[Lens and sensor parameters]
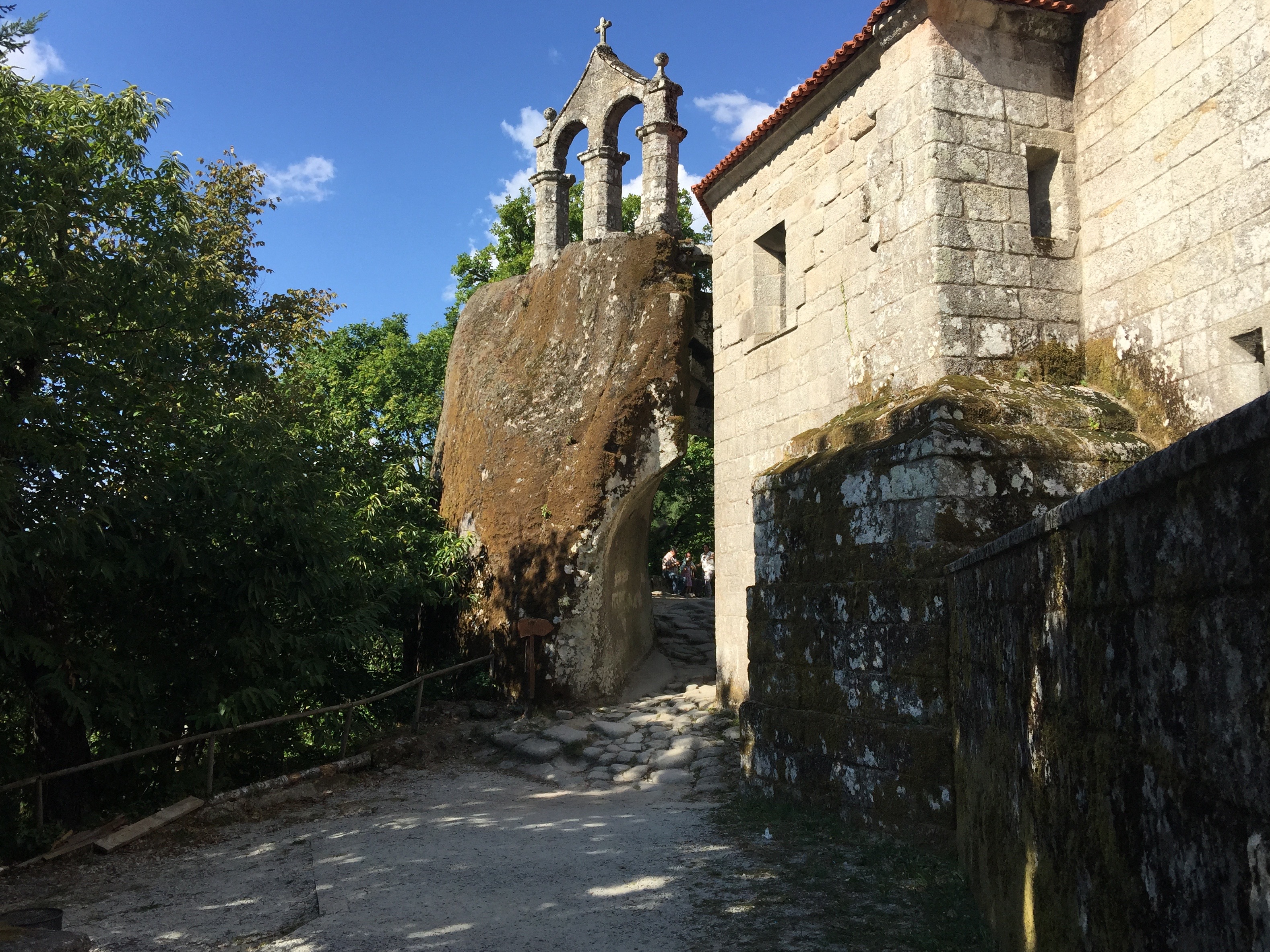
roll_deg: -1.2
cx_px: 631
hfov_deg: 60.0
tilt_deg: +8.3
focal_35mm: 30
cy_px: 477
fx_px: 1101
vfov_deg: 46.8
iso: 32
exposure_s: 1/1412
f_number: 2.2
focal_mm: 4.15
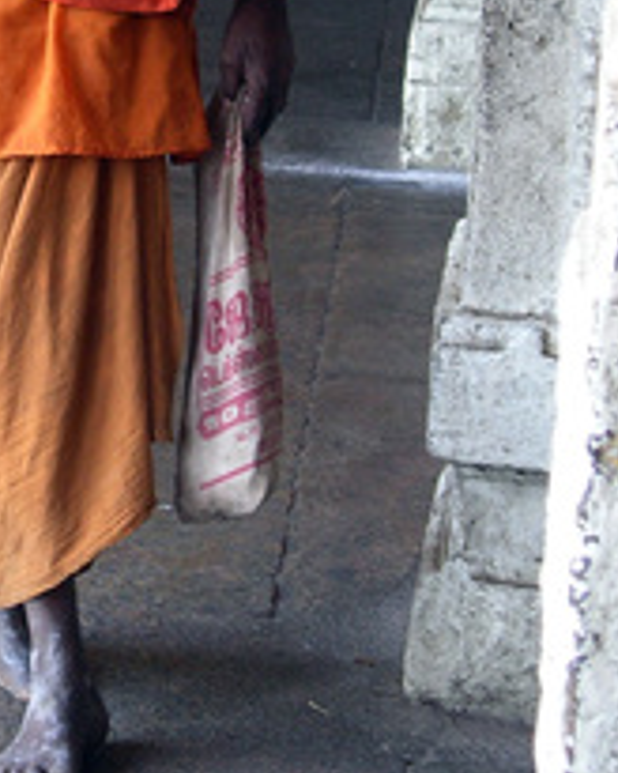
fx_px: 4756
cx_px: 34
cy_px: -68
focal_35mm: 208
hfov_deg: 7.4
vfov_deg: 9.2
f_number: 3.6
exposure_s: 1/60
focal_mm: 17.4
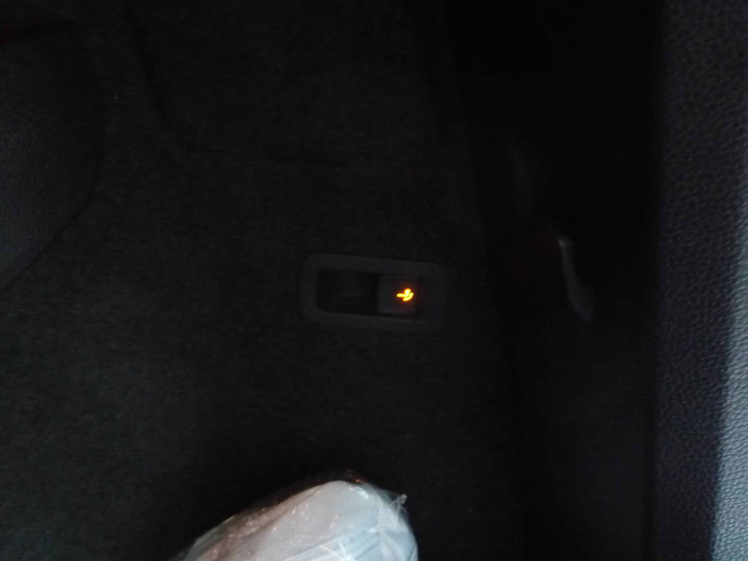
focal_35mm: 30
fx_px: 648
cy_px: 280
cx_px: 374
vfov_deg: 46.8
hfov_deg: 60.0
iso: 800
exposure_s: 1/8
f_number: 3.3
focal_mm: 5.2
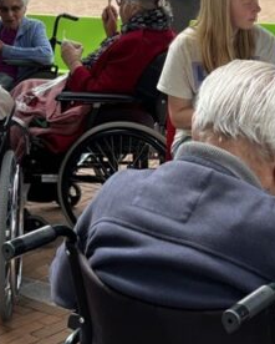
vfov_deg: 20.1
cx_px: 162
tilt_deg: -10.7
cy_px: 56
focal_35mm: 94
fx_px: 956
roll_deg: +1.9
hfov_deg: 16.4
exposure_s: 1/1038
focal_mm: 5.7
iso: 50
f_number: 1.5
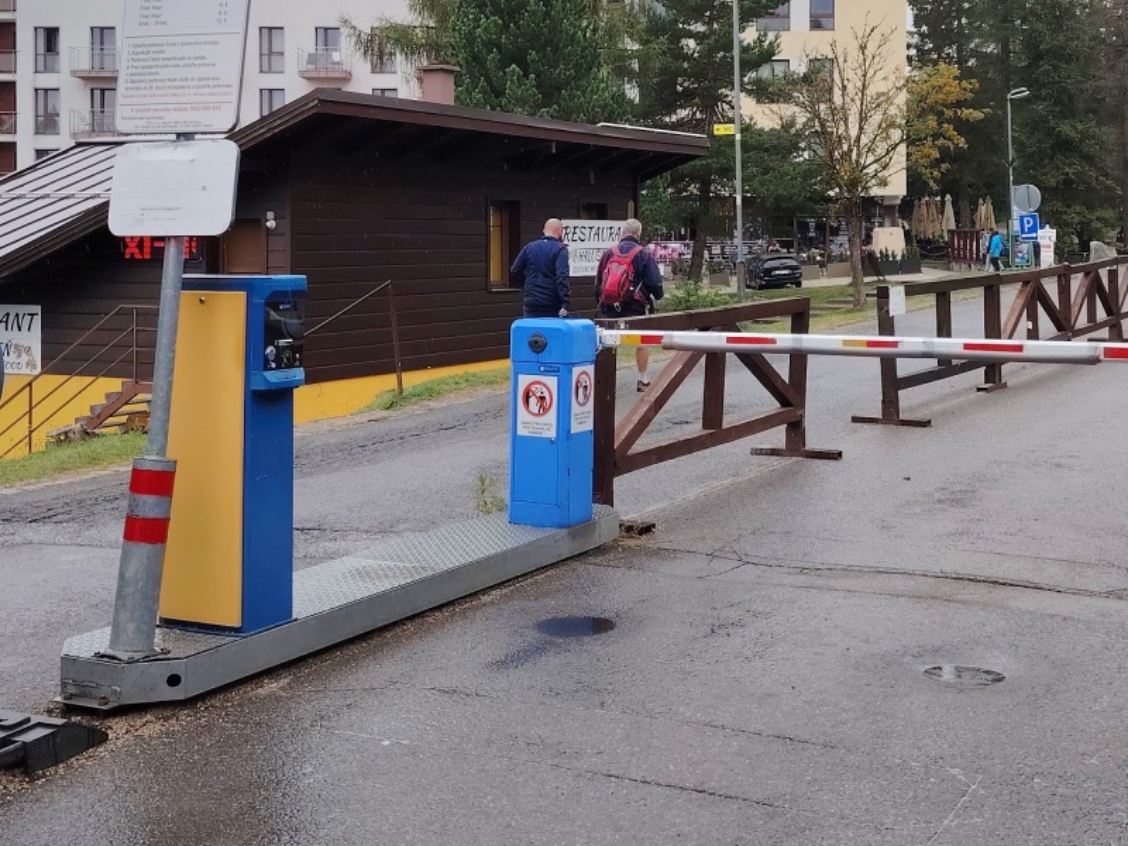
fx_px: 1564
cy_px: 227
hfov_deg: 39.6
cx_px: 650
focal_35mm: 48
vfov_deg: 29.8
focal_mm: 5.25
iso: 100
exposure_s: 1/498
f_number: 1.75
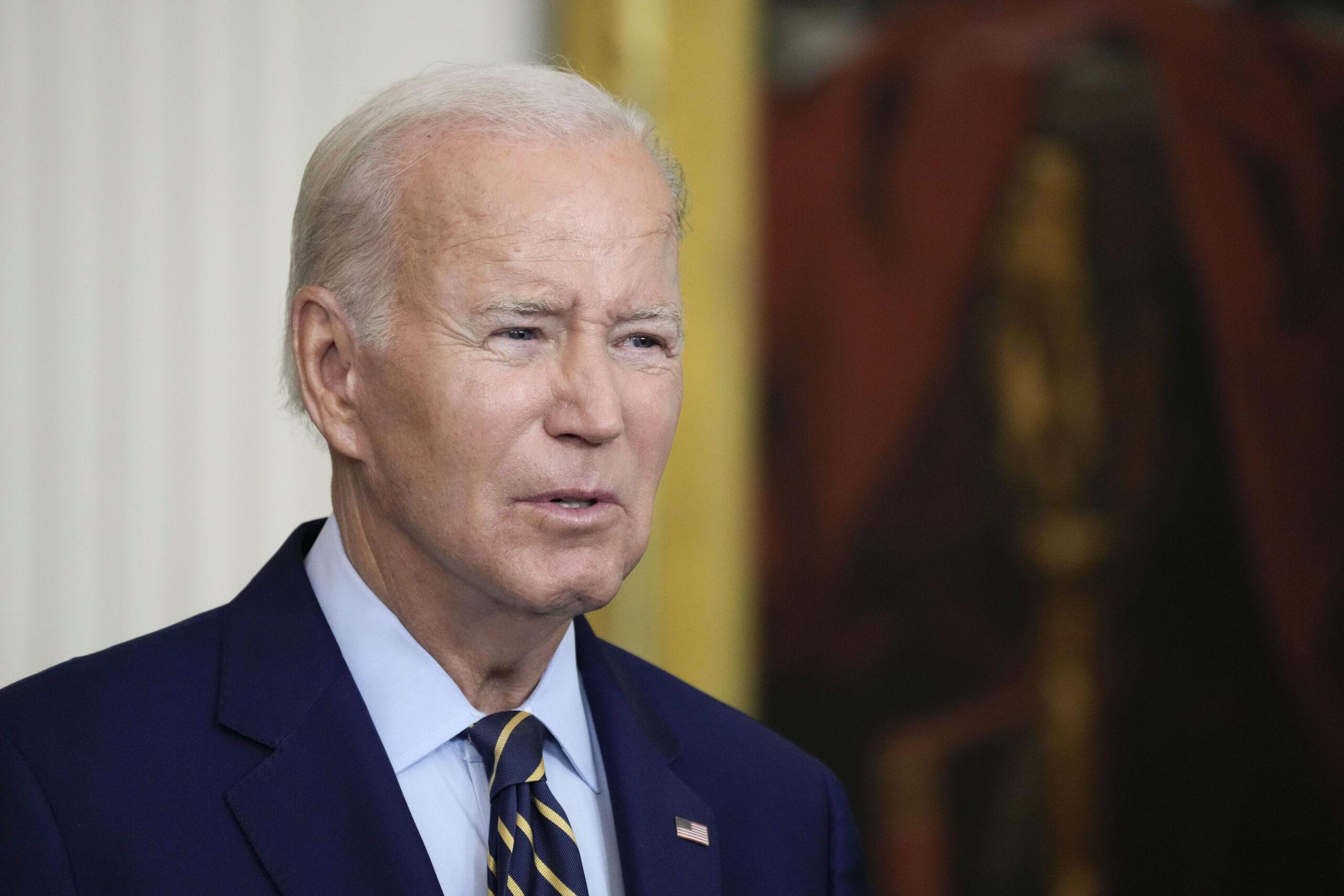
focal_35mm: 400
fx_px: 14933
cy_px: 448
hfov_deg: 5.2
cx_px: 672
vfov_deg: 3.4
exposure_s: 1/250
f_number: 5.6
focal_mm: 400
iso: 4000
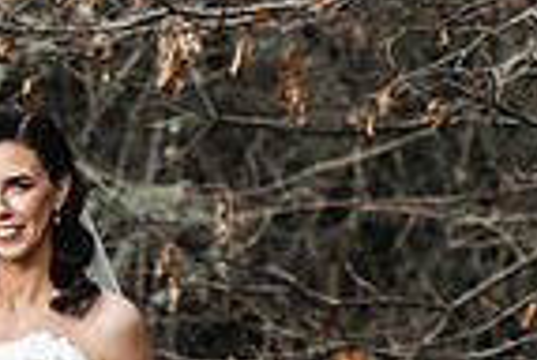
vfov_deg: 3.2
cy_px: 819
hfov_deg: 4.8
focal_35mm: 426
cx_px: 150
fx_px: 6368
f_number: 2.8
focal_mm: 70
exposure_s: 1/320
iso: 640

## REQUIRED ACTION
Beginning with the line that holds "exposure_s: 1/498" and continuing to the end of the entries above, set down each line exactly, both ends included; include no pictures.

## WRITTEN RESPONSE
exposure_s: 1/498
f_number: 1.75
focal_35mm: 400
fx_px: 14933
cy_px: 448
hfov_deg: 5.2
cx_px: 672
vfov_deg: 3.4
exposure_s: 1/250
f_number: 5.6
focal_mm: 400
iso: 4000
vfov_deg: 3.2
cy_px: 819
hfov_deg: 4.8
focal_35mm: 426
cx_px: 150
fx_px: 6368
f_number: 2.8
focal_mm: 70
exposure_s: 1/320
iso: 640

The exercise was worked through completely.